Space bag

There is a certain theme to the 'Shop the Look' items. Yup, they are nearly all holographic! Clearly someone with a magpie-like brain is curating this Archive of Shiny Things.

Regular readers of Wight Catwalk (yes, you – practising applying glitter eyeliner while listening to Professor Jimmy Edwards on BBC Radio 4 Extra [that’s possibly just me then]), will have noticed there there is a certain theme to the ‘Shop the Look’ items. Yup, they are nearly all holographic! Clearly someone with a magpie-like brain is curating this Archive of Shiny Things. Clearly someone who knows a shiny thing when she sees it.

Some of the shiny things that drop through the Wight Catwalk letterbox are there just to be stroked and purred over, but others are for dazzling the people outside with. People on the Isle of Wight.

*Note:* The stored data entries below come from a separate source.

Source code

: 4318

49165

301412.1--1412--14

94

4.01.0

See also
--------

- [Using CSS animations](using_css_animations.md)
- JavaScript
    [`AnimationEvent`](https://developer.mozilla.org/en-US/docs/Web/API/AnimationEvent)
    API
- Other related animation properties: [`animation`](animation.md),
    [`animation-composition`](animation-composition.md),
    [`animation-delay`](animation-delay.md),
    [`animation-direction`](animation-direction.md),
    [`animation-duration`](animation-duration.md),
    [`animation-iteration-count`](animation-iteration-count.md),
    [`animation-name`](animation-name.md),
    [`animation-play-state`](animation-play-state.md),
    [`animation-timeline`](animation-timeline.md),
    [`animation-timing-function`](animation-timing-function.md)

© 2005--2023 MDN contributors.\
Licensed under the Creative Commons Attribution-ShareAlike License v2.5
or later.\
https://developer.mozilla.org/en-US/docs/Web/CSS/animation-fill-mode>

Someone* once said that any woman who carried a satchel is a #SatchelWanker. And she was probably right. There is certainly a glut of these buckled flap bags on the market – from the ludicrously expensive Cambridge Satchel Company‘s nostalgic leather carriers to Cath Kidston‘s twee floral and polka dot numbers. So people, move away from the heritage leather and webbing-strapped cross-body bags and stare in awe at the shiny.

Holographic satchel from ASOS
Holographic satchel from ASOS

The satchel rocks; it’s got an adjustable strap with enough length to go from armpit-nestling to hip-brushing. There are a couple of inside pockets – snug, but useful. It’s pretty compact; there’s enough room for camera, phone, keys, mints and old tissues, but if you have a vast wallet or massive sunnies then you might want to step it up a gear. Satchel from ASOS, £28.

Bowling bag from ASOS
Bowling bag from ASOS

I like to kid myself that when I’m swinging this bag insouciantly on Ryde Leisure Strip that I am actually in a cobbled piazza wearing an Audrey Hepburn headscarf with George Clooney waiting on a balcony with a cup of that unsustainable coffee that he peddles. With its classic bowling bag shape and dangling dinky (but pointless) working padlock and key, it’s a good bag for toting the above essentials plus a few extras like a bottle of tap water (filled from your own tap, enabling you to stick two fingers at Mr C and his resource-depleting over-packaged Nespresso).  Bowling bag from ASOS, £35.

Crinkly rucksack from Motel Rocks
Crinkly rucksack from Motel Rocks

Still not enough room for all of your bits and bobs? You probably need to have a sort out! Or you can shove all your old lipsticks and that tatty Filofax in this crinkly space rucksack. The roomy but slightly inaccessible interior can hold enough for a weekend away (if you travel light!). Expect constant crunching noises from the crinkly fabric as you sashay around the streets of Newport. Rucksack from Motel Rocks, £40.

Holographic rucksack from Motel Rocks
Holographic rucksack from Motel Rocks

Probably the most practical (no audible crinkling, or tricky access) is this rucksack from Motel Rocks. With buckle-adjustable staps, a top loop and inside zipped pocket, it’s roomy and practical. My only complaint is that (like the satchel above) the ‘buckle’ fastenings are actually a front for a magnetic clasp. Why oh why do manufacturers take the trouble to stitch on a perfectly usable buckle then disable it with a magnet. A tube of Araldite  from Hursts has resolved this issue on all of my bags; the magnet is glued shut and the buckle can fulfil its original purpose. Rucksack from Motel Rocks, £30.